Neues von ganz rechts - September 2014

Spätestens seit seinem Selbstmord im Kriegsverbrechergefängnis Spandau am 17. 8. 1987 wird der Hitler-Stellvertreter Rudolf Heß von rechtsextremer Seite immer wieder als "Märtyrer" und "Friedensflieger" präsentiert. Diese Einschätzung bezieht sich auf den 1941 von Hess durchgeführten Flug nach England und seinen damit verbundenen mutmaßlichen Plan, mit der britischen Regierung Geheimgespräche über Friedensverhandlungen aufzunehmen. Auch seine lange Haftzeit (er wurde im Oktober 1946 im Nürnberger Kriegsverbrecherprozess zu einer lebenslangen Haftstrafe verurteilt) und sein ungebrochenes Bekenntnis zum Nationalsozialismus haben wesentlich zu seinem Kultstatus in der rechtsextremen Szene beigetragen. Heß ist für die Neonaziszene bis heute eine wichtige Symbolfigur. In Wunsiedel/Bayern, wo sich bis 2011 das Grab von Rudolf Heß befand, wurden seit 1987 über mehrere Jahre hinweg rund um seinen Todestag Neonazi-Aufmärsche abgehalten.

 

Von einschlägiger Seite wird auch immer wieder behauptet, dass Heß nicht Selbstmord begangen habe, sondern ermordet worden sei.

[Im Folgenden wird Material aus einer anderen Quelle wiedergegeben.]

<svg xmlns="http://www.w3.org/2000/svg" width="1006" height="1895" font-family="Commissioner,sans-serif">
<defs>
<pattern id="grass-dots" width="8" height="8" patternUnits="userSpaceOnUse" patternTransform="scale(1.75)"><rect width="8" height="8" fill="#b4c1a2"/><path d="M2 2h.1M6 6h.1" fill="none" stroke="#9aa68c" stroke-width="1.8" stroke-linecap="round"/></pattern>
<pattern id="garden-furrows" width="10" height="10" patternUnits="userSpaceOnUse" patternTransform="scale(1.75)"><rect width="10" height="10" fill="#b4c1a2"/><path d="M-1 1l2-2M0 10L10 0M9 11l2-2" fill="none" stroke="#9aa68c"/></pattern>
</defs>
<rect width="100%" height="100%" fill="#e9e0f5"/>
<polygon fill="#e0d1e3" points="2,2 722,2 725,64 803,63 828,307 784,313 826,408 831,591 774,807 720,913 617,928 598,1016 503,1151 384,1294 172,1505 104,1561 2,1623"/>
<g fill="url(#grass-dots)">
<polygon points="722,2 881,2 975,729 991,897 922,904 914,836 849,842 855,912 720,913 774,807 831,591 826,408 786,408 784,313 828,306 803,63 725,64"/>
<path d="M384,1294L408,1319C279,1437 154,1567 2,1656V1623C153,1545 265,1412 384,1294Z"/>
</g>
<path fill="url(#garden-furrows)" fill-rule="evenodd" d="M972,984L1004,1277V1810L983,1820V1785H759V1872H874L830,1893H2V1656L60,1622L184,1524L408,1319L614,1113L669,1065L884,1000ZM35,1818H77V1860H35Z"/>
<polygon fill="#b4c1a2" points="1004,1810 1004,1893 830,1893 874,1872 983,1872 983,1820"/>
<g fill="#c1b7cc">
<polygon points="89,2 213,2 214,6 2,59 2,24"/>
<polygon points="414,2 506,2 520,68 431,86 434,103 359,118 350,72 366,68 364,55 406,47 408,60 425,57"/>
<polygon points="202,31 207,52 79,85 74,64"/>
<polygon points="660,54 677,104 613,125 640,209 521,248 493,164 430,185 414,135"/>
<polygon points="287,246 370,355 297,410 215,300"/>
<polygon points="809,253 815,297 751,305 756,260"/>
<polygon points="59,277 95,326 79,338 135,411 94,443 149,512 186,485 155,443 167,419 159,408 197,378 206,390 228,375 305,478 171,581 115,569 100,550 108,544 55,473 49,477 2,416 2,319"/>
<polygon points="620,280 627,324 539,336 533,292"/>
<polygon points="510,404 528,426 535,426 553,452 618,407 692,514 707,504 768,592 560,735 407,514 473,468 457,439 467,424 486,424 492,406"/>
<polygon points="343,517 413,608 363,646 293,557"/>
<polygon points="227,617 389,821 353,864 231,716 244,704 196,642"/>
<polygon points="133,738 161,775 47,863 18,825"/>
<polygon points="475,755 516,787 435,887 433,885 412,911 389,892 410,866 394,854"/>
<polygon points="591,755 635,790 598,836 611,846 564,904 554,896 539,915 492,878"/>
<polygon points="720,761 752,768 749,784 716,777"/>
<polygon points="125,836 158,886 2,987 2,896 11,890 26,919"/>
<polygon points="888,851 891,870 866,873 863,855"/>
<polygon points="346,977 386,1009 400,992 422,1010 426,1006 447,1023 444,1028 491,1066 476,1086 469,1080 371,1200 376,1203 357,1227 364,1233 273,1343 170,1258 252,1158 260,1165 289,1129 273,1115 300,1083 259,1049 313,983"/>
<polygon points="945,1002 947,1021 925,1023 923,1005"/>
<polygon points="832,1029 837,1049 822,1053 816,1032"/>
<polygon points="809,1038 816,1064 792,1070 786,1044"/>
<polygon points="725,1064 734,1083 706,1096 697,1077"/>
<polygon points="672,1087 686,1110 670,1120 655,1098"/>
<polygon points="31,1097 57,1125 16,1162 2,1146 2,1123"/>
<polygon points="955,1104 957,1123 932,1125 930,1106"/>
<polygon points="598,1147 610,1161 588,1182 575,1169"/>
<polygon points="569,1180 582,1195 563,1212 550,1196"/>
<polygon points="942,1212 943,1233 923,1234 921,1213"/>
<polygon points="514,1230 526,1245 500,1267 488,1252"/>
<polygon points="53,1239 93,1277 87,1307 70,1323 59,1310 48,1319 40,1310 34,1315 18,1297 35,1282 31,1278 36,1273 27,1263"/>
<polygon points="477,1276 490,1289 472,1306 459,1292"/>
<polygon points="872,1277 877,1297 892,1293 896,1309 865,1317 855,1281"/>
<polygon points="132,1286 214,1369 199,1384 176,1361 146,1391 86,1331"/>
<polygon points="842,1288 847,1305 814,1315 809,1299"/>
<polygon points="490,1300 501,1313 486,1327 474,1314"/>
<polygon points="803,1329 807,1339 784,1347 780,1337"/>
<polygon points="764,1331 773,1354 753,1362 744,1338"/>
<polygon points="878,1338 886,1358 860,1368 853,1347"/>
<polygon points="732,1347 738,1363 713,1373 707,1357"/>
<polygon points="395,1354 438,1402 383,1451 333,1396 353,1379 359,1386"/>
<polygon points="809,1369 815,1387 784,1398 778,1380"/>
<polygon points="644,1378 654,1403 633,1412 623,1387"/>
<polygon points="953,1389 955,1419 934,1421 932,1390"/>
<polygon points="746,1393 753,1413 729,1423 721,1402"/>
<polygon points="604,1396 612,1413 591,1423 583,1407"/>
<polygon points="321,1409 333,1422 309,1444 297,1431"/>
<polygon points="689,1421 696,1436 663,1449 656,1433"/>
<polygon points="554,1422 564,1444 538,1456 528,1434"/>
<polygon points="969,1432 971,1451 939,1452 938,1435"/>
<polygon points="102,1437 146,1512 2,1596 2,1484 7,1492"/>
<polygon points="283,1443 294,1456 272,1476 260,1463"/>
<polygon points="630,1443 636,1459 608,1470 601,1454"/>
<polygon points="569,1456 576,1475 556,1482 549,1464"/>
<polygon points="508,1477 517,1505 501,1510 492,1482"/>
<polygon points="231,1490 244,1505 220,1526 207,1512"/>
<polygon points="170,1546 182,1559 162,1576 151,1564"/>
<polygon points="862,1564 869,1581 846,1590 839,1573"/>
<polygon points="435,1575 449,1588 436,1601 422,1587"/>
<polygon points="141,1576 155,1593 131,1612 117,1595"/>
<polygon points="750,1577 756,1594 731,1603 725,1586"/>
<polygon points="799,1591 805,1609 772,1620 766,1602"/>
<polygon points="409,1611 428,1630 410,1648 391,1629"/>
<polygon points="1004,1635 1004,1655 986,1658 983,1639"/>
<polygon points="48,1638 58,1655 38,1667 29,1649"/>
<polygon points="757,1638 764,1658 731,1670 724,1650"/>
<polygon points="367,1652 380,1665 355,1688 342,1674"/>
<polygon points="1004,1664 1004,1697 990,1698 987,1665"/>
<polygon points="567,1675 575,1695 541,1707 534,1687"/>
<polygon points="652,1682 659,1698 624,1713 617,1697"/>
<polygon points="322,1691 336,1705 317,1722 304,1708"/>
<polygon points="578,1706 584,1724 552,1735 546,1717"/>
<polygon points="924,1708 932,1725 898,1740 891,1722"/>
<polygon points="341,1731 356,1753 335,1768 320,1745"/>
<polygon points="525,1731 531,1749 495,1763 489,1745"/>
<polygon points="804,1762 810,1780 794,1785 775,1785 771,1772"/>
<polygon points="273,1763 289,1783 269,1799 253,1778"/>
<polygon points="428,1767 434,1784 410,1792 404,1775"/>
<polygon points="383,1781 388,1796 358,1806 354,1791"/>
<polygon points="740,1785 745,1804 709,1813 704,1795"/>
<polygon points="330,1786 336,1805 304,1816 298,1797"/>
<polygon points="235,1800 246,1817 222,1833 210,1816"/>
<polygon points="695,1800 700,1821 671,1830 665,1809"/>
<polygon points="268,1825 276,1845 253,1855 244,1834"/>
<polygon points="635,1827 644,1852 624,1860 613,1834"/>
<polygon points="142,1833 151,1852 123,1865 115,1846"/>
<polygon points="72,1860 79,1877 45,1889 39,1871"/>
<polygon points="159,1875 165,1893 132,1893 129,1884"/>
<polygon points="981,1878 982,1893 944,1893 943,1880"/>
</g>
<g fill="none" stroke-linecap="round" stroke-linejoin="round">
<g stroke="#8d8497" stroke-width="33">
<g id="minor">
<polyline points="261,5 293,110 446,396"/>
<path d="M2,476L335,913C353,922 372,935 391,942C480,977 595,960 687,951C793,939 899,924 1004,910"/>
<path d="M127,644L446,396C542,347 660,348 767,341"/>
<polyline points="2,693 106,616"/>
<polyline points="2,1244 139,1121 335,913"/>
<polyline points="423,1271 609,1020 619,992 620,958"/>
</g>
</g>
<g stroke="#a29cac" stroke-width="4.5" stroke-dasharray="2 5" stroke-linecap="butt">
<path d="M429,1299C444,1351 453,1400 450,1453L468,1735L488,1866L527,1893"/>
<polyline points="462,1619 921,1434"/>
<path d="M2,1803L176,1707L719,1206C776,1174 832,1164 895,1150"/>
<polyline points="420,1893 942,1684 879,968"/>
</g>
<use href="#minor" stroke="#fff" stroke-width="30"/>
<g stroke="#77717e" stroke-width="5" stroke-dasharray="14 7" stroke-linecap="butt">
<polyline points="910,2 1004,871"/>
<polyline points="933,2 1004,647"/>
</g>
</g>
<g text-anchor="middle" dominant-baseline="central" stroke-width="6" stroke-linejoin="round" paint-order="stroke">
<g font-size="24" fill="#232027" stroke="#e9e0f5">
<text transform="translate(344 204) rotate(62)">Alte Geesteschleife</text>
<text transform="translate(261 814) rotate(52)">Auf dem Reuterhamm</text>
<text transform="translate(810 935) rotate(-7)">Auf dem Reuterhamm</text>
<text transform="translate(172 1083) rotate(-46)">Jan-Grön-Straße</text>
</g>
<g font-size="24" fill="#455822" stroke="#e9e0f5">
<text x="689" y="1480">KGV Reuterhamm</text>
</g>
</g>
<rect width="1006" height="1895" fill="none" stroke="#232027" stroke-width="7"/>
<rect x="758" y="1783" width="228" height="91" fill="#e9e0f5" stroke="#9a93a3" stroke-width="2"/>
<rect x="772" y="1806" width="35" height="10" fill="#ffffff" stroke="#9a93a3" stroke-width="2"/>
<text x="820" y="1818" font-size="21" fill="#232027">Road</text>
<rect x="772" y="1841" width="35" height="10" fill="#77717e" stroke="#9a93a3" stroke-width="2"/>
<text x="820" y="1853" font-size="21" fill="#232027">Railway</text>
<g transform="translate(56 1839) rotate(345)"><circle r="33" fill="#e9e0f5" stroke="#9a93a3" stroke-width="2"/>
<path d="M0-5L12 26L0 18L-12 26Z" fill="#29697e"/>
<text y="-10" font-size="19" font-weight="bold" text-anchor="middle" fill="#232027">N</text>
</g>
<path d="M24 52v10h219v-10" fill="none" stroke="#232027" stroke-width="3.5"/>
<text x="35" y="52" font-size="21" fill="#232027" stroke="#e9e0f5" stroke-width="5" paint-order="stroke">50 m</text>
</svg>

In das gleiche Horn stößt auch das FPÖ-nahe Wochenblatt Zur Zeit: Schon 2009 war dort die Behauptung zu finden, dass Hess "von den Engländern [...] ermordet" worden sei. Nun geht ein/e AutorIn unter dem Pseudonym "Anna Maria Langbauer" noch weiter und verbreitet gar die Mär, dass Heß "mit Zustimmung, wenn nicht gar auf Aufforderung Hitlers [...] nach England flog". Die Apologie endet hoffnungsvoll mit einer kryptischen Andeutung: "Kritisch Denkende könnten auf den Gedanken kommen, dass noch mehr Zeitgeschichte verfälscht ist." (Zur Zeit 34-35/2014, S. 46 f.)